Duhai ukhti yang berwajah sendu bagai puisi, teramat sayangnya Allah kepadamu hingga ujian ini mampir merintangi langkahmu. Ia uji seberapa besar cintamu terhadap-Nya. Seberapa tinggi setiamu untuk-Nya. Aku benar-benar yakin, Ia Yang Maha Lembut takkan menakdirkan cobaan di luar dayamu memikulnya. Hadapilah ujian itu hingga Ia tak lagi merasa cemburu, sebab Ia-lah satu-satunya cinta bagimu.
Bagaimana kau akan menangisi lukamu lantas menyerah begitu saja, sedangkan panutanmu, Lelaki Termulia Sepanjang Zaman yang kau idolakan itu menanggung ribuan luka yang jauh lebih perih daripada yang kau dapat. Sungguhpun, jika engkau diusir, ia pun begitu. Jika engkau dimaki, ia pun juga. Jika engkau tak diakui, seorang sahabat pun seperti itu.
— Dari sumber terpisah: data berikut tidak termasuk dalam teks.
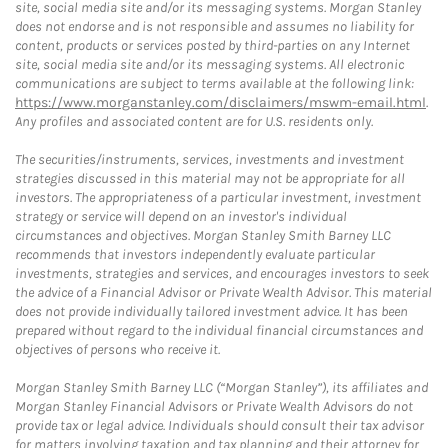
site, social media site and/or its messaging systems. Morgan Stanley
does not endorse and is not responsible and assumes no liability for
content, products or services posted by third-parties on any Internet
site, social media site and/or its messaging systems. All electronic
communications are subject to terms available at the following link:
https://www.morganstanley.com/disclaimers/mswm-email.html
.
Any profiles and associated content are for U.S. residents only.
The securities/instruments, services, investments and investment
strategies discussed in this material may not be appropriate for all
investors. The appropriateness of a particular investment, investment
strategy or service will depend on an investor's individual
circumstances and objectives. Morgan Stanley Smith Barney LLC
recommends that investors independently evaluate particular
investments, strategies and services, and encourages investors to seek
the advice of a Financial Advisor or Private Wealth Advisor. This material
does not provide individually tailored investment advice. It has been
prepared without regard to the individual financial circumstances and
objectives of persons who receive it.
Morgan Stanley Smith Barney LLC (“Morgan Stanley”), its affiliates and
Morgan Stanley Financial Advisors or Private Wealth Advisors do not
provide tax or legal advice. Individuals should consult their tax advisor
for matters involving taxation and tax planning and their attorney for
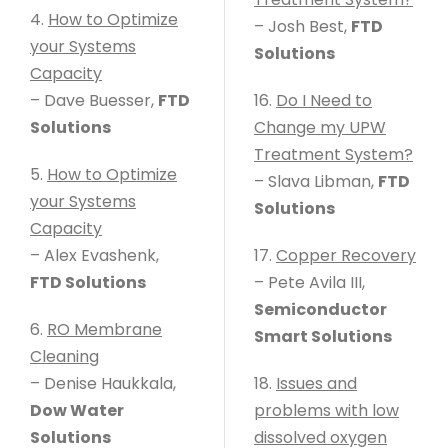
4.
How to Optimize
– Josh Best,
FTD
your Systems
Solutions
Capacity
– Dave Buesser,
FTD
16.
Do I Need to
Solutions
Change my UPW
Treatment System?
5.
How to Optimize
– Slava Libman,
FTD
your Systems
Solutions
Capacity
– Alex Evashenk,
17.
Copper Recovery
FTD Solutions
– Pete Avila III,
Semiconductor
6.
RO Membrane
Smart Solutions
Cleaning
– Denise Haukkala,
18.
Issues and
Dow Water
problems with low
Solutions
dissolved oxygen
Tidakkah engkau ingin mewarisi ketabahan serta keteguhan mereka?
Apalah arti sebuah jari yang berdarah, tanpa luka lain di jalan Allah? Kalimat yang Walid—sahabat kekasihmu syairkan ketika ia terluka dan maut merenggutnya.
Ya, apalah arti sebuah jari yang berdarah? Apalah arti caci-maki dan hinaan serta tuduhan? Tak menutup kemungkinan kau kelak akan berjibaku dengan ujian yang lebih berat, ukhti… dan keyakinan yang terpatri dalam hatimu itu akan tetap diuji. Mungkin kini keyakinan itu masih kaupupuk sedemikian rupa, hingga kelak kuncupnya akan mekar di taman hatimu…
Semoga Allah meneguhkan hatimu, ukhti—saudariku, di mana aku hidup dalam ruang di sudut hatimu, yang selalu membisikimu kebaikan, malaikat kecilmu. Sampai kapan engkau akan seperti ini?


Tentu saja… sampai kau temui Rabb-mu di surga nanti.


Kutulis ketika senja menyelimut kota, dan warna jingga-nya tumpah ke langit dan mega.
Segenap tutur yang menghibur untuk saudariku, aku akan tetap membersamaimu hingga akhir perjalanan yang dijanjikan-Nya. There’s no endless sadness in this life!